The authors organize the landscape of agentic reasoning into three primary layers:
- Foundational Agentic Reasoning: This establishes the core capabilities a single agent needs to operate autonomously, specifically focusing on planning, tool use, and dynamic search/retrieval.
- Self-Evolving Agentic Reasoning: This layer explores how agents continuously improve and adapt over time through feedback mechanisms (such as self-critique, verification, and environmental signals) and persistent agentic memory, allowing them to learn from past interactions.
- Collective Multi-Agent Reasoning: This dimension scales intelligence to collaborative ecosystems. It examines how multiple agents take on specialized roles (e.g., manager, worker, critic) to divide labor, debate, share memory, and coordinate to solve highly complex tasks.
Across all three layers, the survey categorizes optimization strategies into two modes: in-context reasoning (which scales test-time interaction through prompting, search, and workflow orchestration without updating model weights) and post-training reasoning (which internalizes successful reasoning behaviors into the model's parameters via reinforcement learning and supervised fine-tuning).

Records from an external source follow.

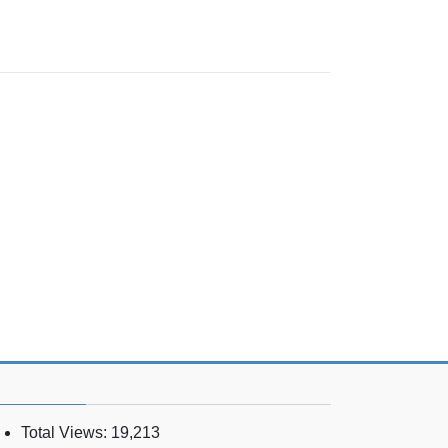
Total Views:
19,213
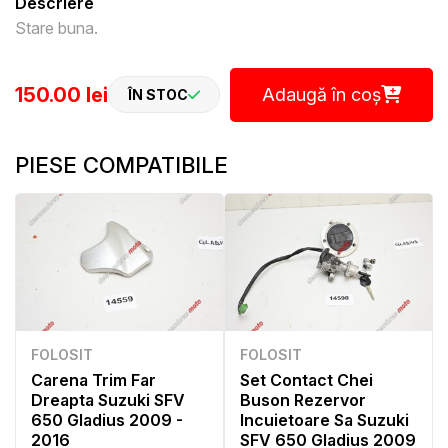
Descriere
Stare buna.
150.00 lei
Adaugă în coș
ÎN STOC
PIESE COMPATIBILE
FOLOSIT
FOLOSIT
Carena Trim Far
Set Contact Chei
Dreapta Suzuki SFV
Buson Rezervor
650 Gladius 2009 -
Incuietoare Sa Suzuki
2016
SFV 650 Gladius 2009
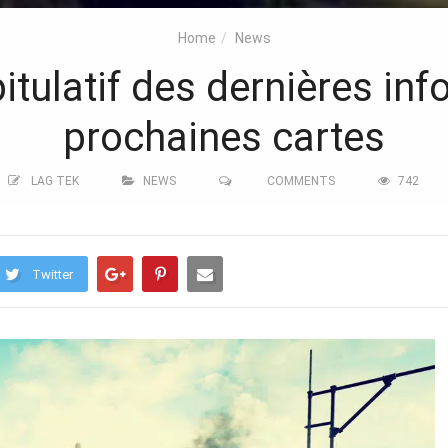
Home
News
ulatif des dernières info
prochaines cartes
LAG TEK
NEWS
COMMENTS
742
Twitter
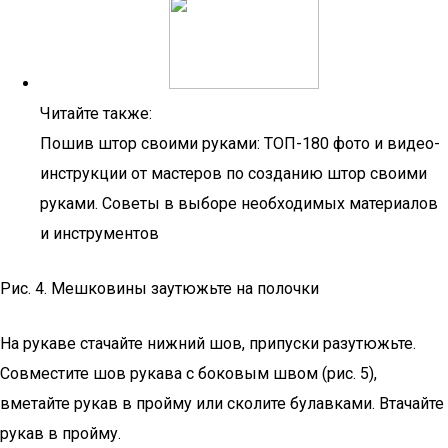
Читайте также:
Пошив штор своими руками: ТОП-180 фото и видео-
инструкции от мастеров по созданию штор своими
руками. Советы в выборе необходимых материалов
и инструментов
Рис. 4. Мешковины заутюжьте на полочки
На рукаве стачайте нижний шов, припуски разутюжьте.
Совместите шов рукава с боковым швом (рис. 5),
вметайте рукав в пройму или сколите булавками. Втачайте
рукав в пройму.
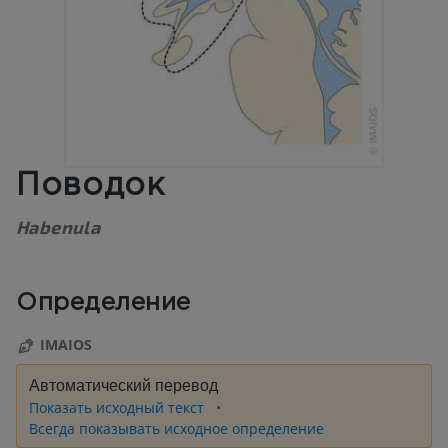
Поводок
Habenula
Определение
IMAIOS
Автоматический перевод
Показать исходный текст
Всегда показывать исходное определение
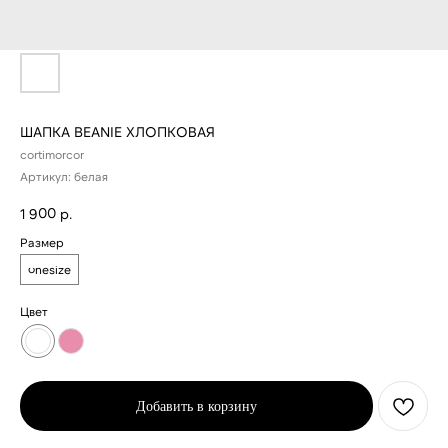
ШАПКА BEANIE ХЛОПКОВАЯ
cortimorcor
Артикул:
белая
1 900
р.
Размер
onesize
Цвет
Доставка рассчитывается
Добавить в корзину
автоматически при
оформлении заказа по
тарифам СДЭК. После
отправки заказа, на ваш e-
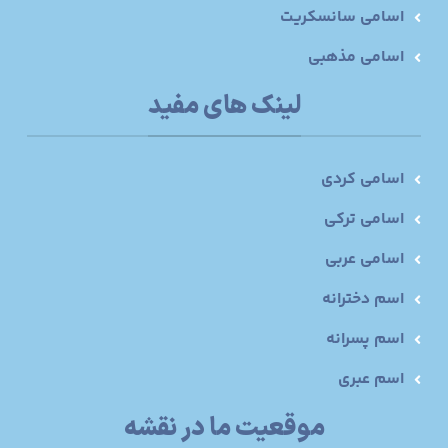
اسامی سانسکریت
اسامی مذهبی
لینک های مفید
اسامی کردی
اسامی ترکی
اسامی عربی
اسم دخترانه
اسم پسرانه
اسم عبری
موقعیت ما در نقشه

Finally, the paper contextualizes this framework by reviewing real-world applications and benchmarks across diverse domains—including mathematics/coding, scientific discovery, embodied robotics, healthcare, and autonomous web exploration. It concludes by identifying critical open challenges for the future, such as user personalization, long-horizon credit assignment, integration with world models, and governance/safety guardrails for real-world deployment.